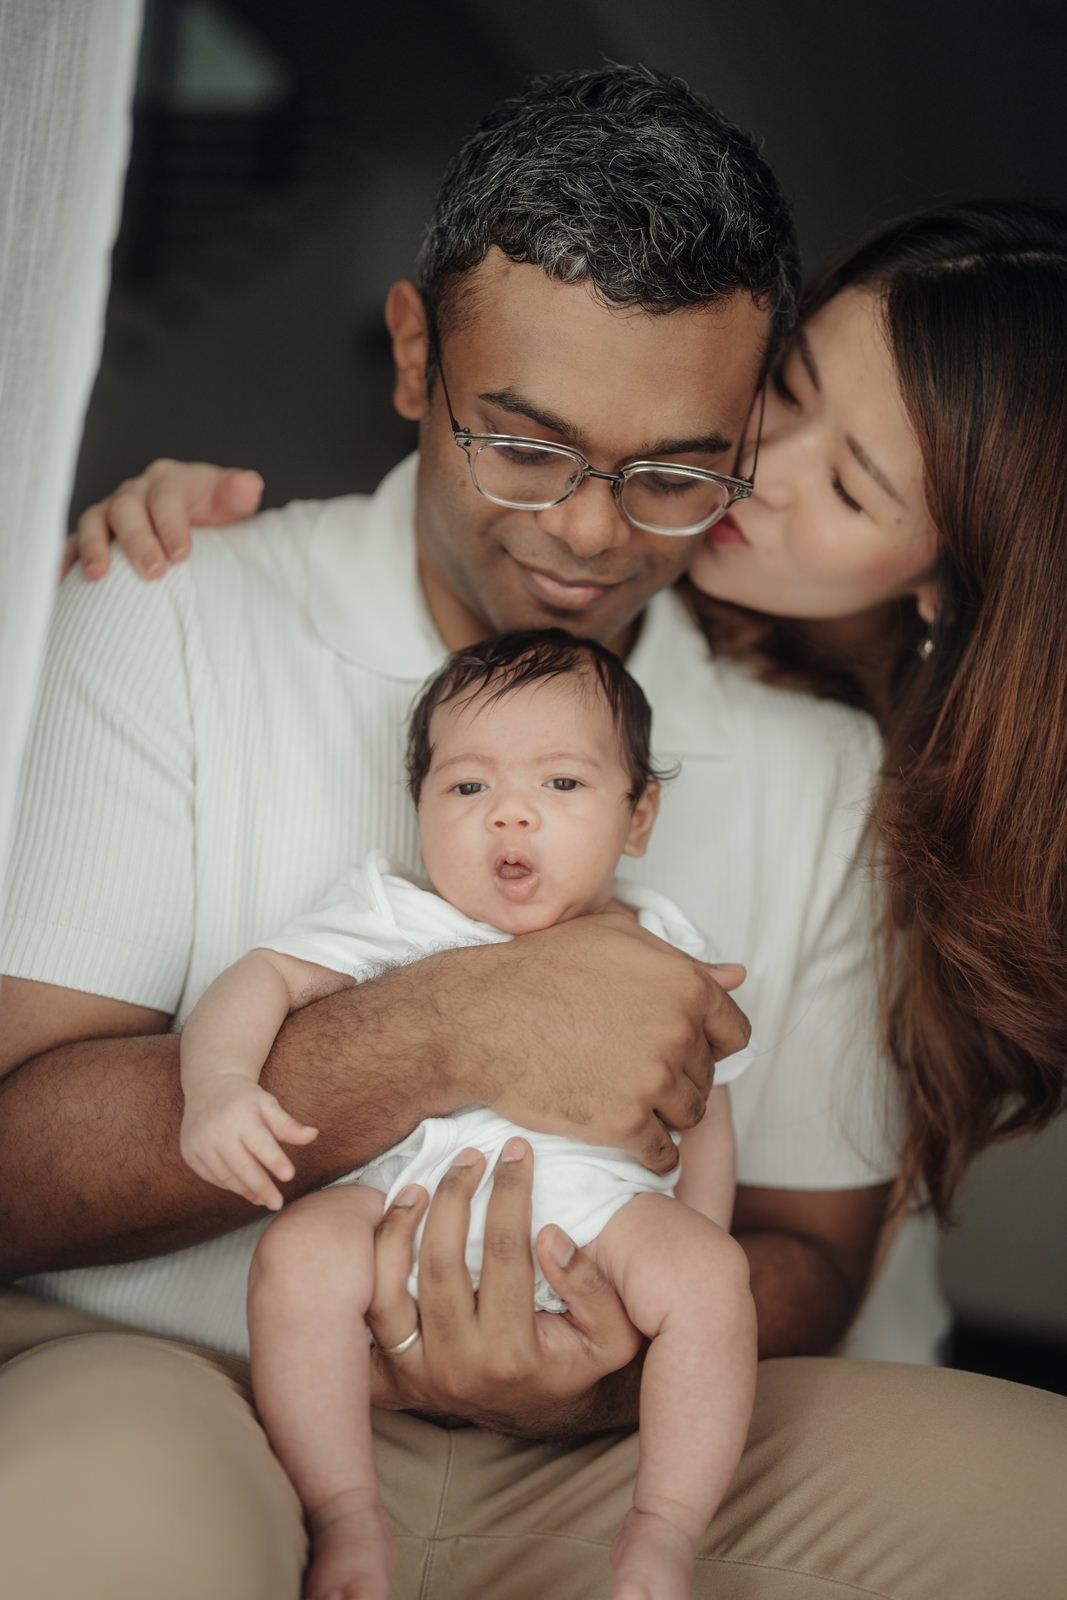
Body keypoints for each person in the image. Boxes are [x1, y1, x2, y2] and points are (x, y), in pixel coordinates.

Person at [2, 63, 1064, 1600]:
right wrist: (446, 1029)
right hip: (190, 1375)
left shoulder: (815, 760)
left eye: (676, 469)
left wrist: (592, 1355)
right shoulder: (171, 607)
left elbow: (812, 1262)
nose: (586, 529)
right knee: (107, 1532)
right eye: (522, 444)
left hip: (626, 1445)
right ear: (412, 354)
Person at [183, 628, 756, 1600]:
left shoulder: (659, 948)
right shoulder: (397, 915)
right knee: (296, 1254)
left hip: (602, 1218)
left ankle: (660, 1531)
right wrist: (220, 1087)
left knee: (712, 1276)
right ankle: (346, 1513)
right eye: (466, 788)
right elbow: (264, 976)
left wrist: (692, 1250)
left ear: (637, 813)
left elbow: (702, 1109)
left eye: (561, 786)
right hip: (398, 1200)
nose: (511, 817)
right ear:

> [EXERCISE AIM]: Through the final line of the listing, beginning at the line that contains "right hip: (190, 1375)", every line is to be set down exactly, with no others.

> [RESULT OF THIS EXERCISE]:
right hip: (190, 1375)
left shoulder: (815, 760)
left eye: (676, 469)
left wrist: (592, 1355)
right shoulder: (171, 607)
left elbow: (812, 1262)
nose: (586, 529)
right knee: (107, 1532)
right eye: (522, 444)
left hip: (626, 1445)
right ear: (412, 354)
Person at [183, 628, 756, 1600]:
left shoulder: (659, 948)
right shoulder: (397, 915)
right knee: (296, 1254)
left hip: (602, 1218)
left ankle: (660, 1531)
right wrist: (220, 1087)
left knee: (712, 1276)
right ankle: (346, 1513)
right eye: (466, 788)
right elbow: (264, 976)
left wrist: (692, 1250)
left ear: (637, 813)
left elbow: (702, 1109)
left eye: (561, 786)
right hip: (398, 1200)
nose: (511, 817)
right ear:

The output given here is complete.